五話
「そんな顔をするな。べつに、怒っていない。ただ、思うところがあるだけで……もういい。気にするな。そういえば、お前、泣いてなかったか」
「え、ええ」
ミレイスが気にしていると気遣ってくれたのだろうか。あからさまに話題が変わる。戸惑いながら肯定すれば、ズヤウはわずかに目を瞠ってから黙り、それから少しの間を置いてさらにたずねてきた。
「僕がいないと嫌だとか、必要だとか、言ってなかったか」
「あ、あの、ズヤウ? 起きてたの?」
驚いて質問に質問を返す。またズヤウが溜息を吐いた。顔を片手で抑えて、伏せている。「幻聴じゃなかったのか」なんて聞こえたが、さっぱりわからない。
どうしたのだろう。オロオロとうかがっていると、ゆっくりと手を戻して顔を上げたズヤウがじいっとミレイスを見た。
「……念のため。確認のために、聞くが」
「はい」
「お前は、僕が好きか?」
「えっ? はい。私、ズヤウが好きです」
深く考えずに答える。
沈黙。ズヤウは、半信半疑でこちらを見ている。わからないながらも見返せば、互いにじっと見ているだけの奇妙な時間となってしまった。アセンシャの話で聞く、男女の心の機微が動くような甘やかなものではなく、どちらかというと見定められているような気がする。

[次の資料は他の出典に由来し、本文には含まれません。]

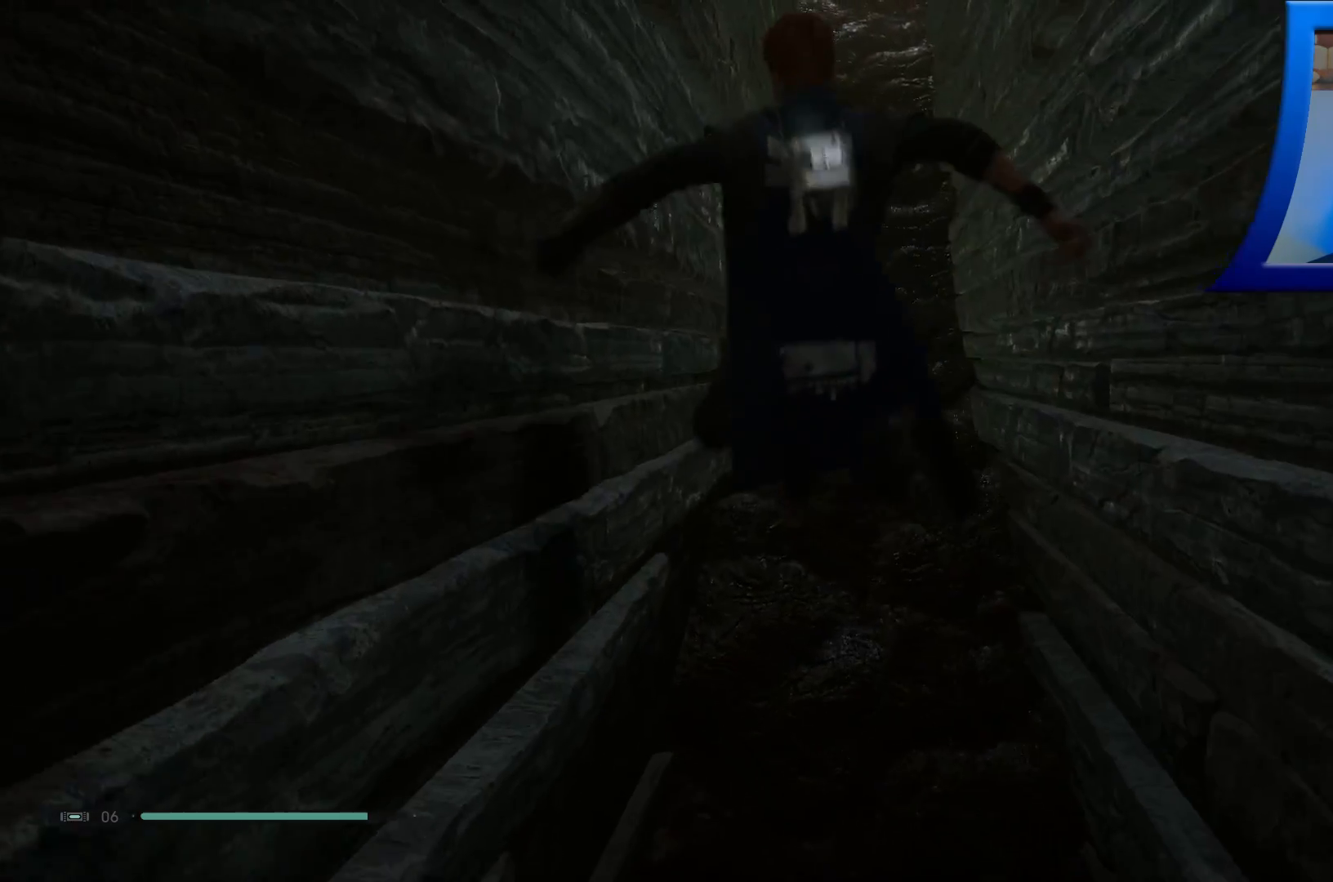
{"buttons": [], "left_stick": "up", "right_stick": "center", "events": [[233, "A", "up"], [400, "left_stick", "up"]]}
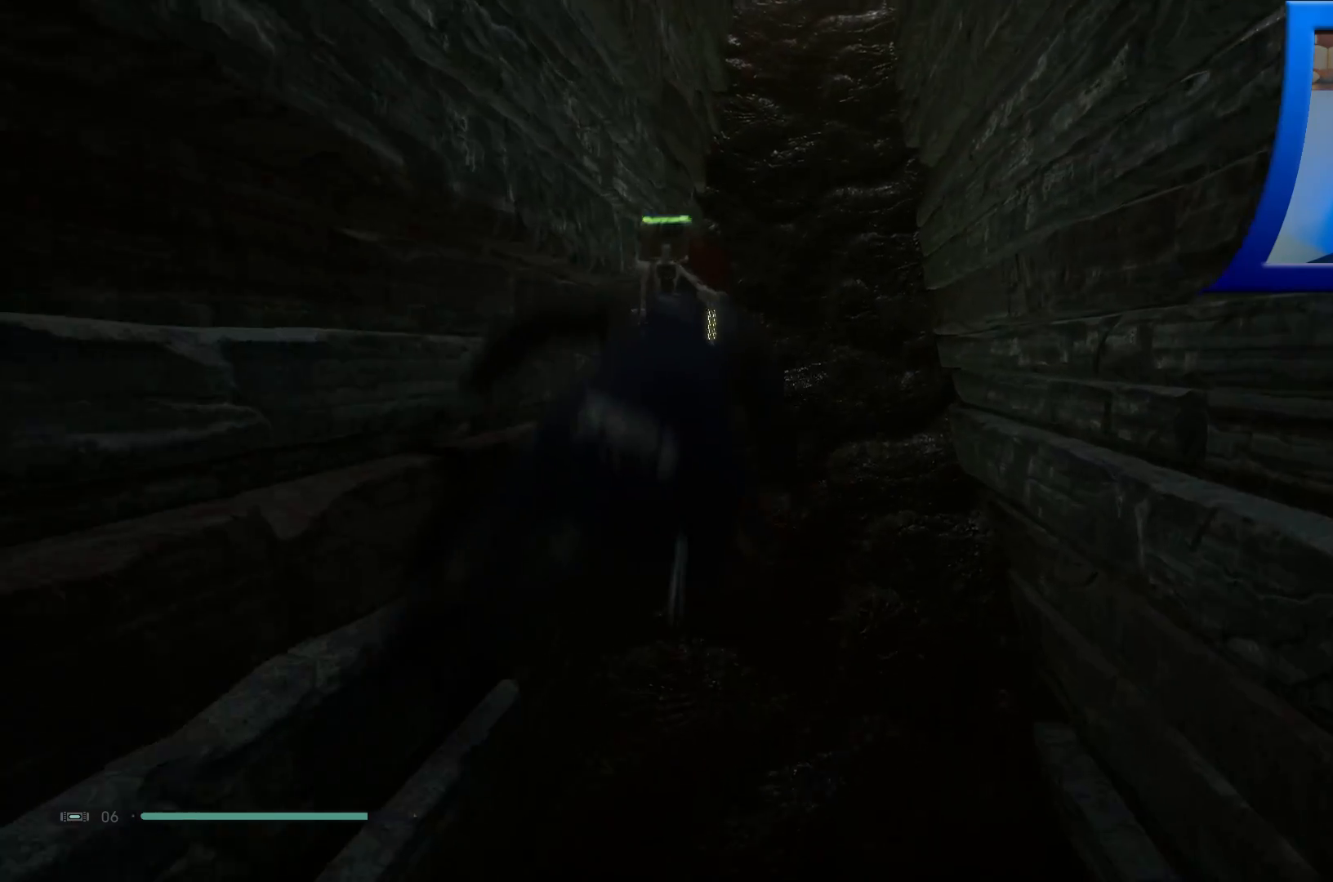
{"buttons": ["A"], "left_stick": "up-right", "right_stick": "center", "events": [[317, "A", "down"], [383, "left_stick", "up-right"]]}
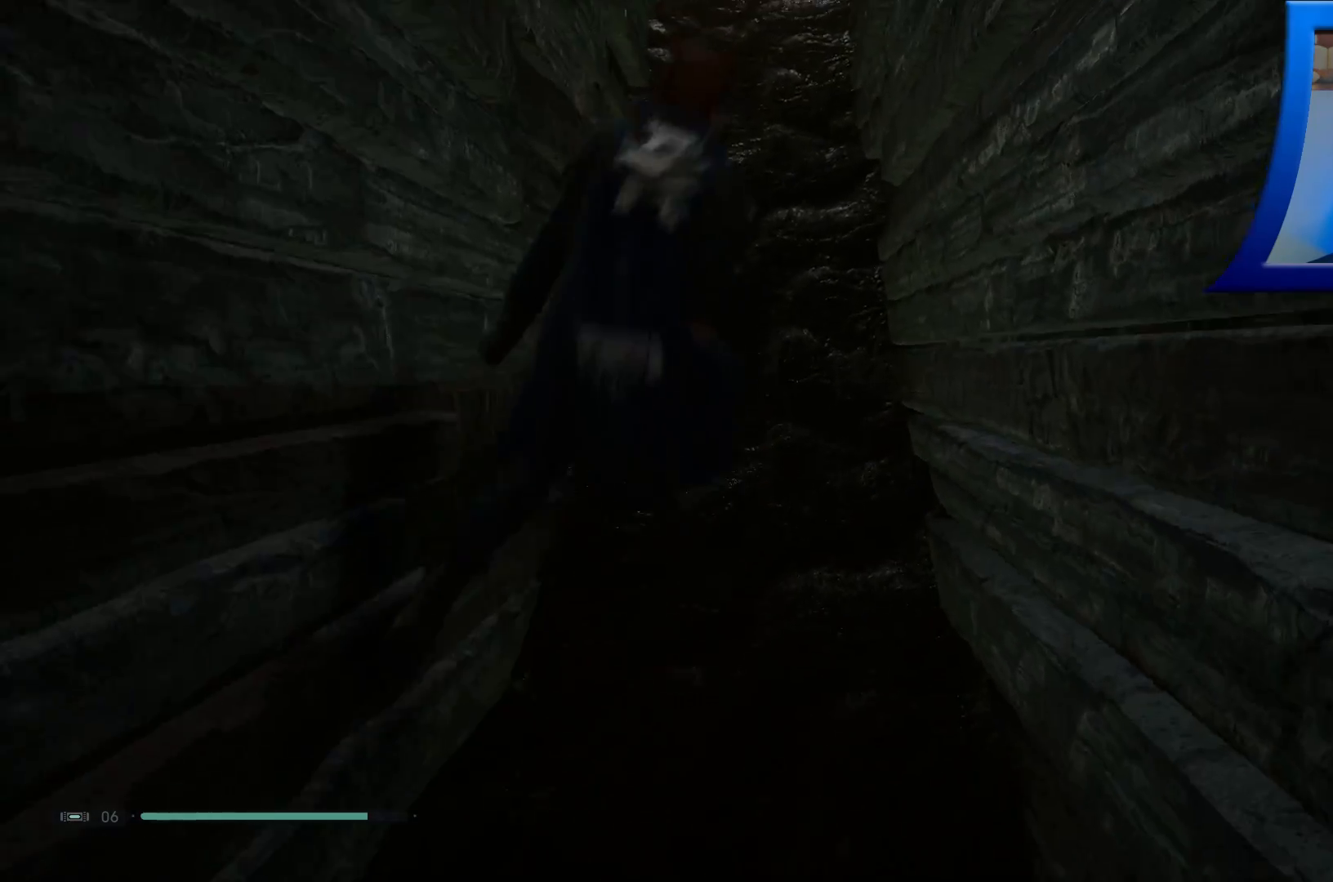
{"buttons": [], "left_stick": "up", "right_stick": "center", "events": [[317, "left_stick", "up"], [367, "A", "up"]]}
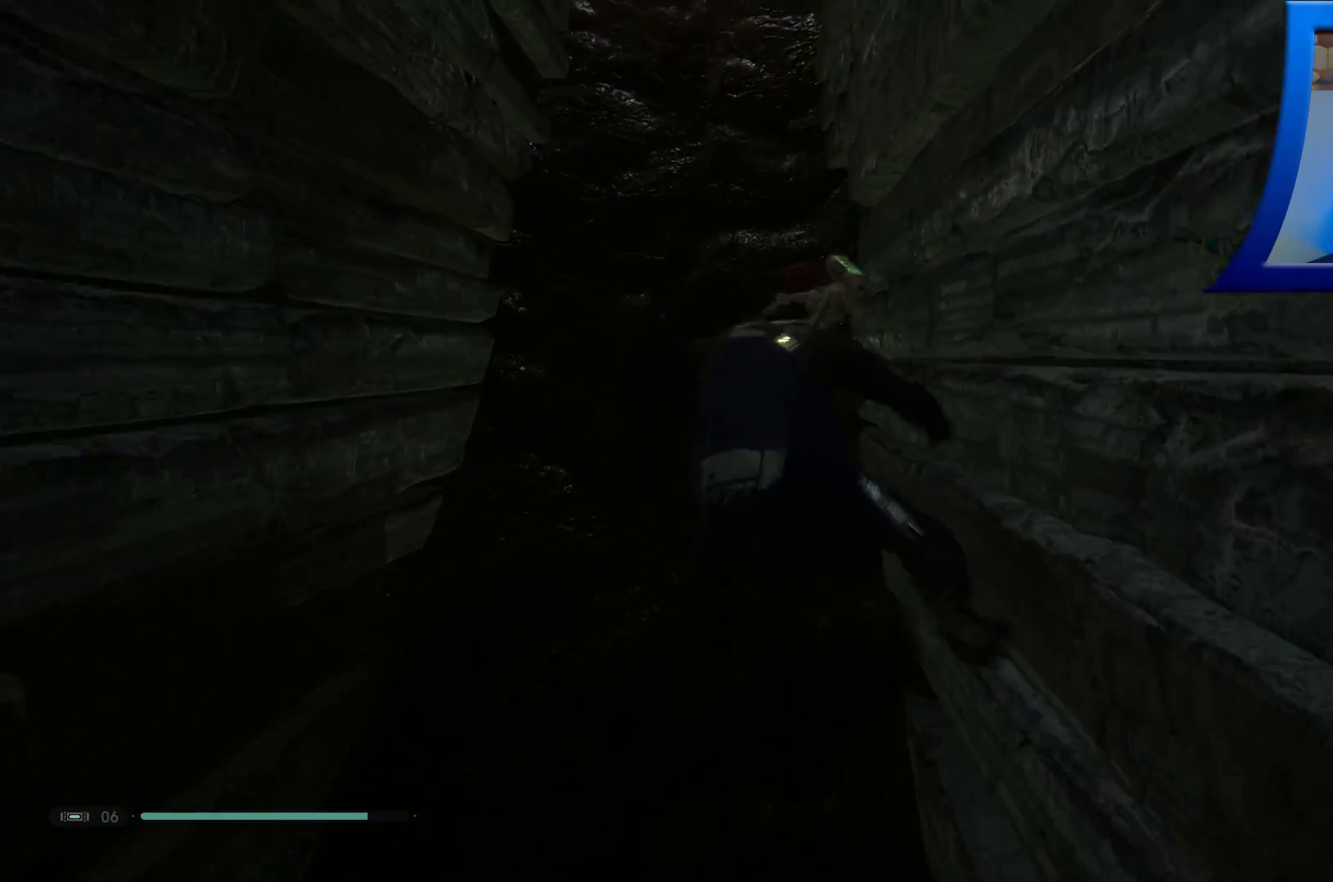
{"buttons": ["A"], "left_stick": "up", "right_stick": "center", "events": [[467, "A", "down"]]}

しばらく見合って、ズヤウは「わかった」と言った。何かを決意した、そんな様子だった。
「僕も腹をくくろう」
そして、ぼやっと見るばかりだったミレイスはズヤウに腕を取られて、抱きしめられた。
「ミレイス」
熱の籠もった声で呼ばれた名前に、ぞわりと耳から熱が伝搬する。おずおずと相手の背に手を回せば、さらに強く腕を回される。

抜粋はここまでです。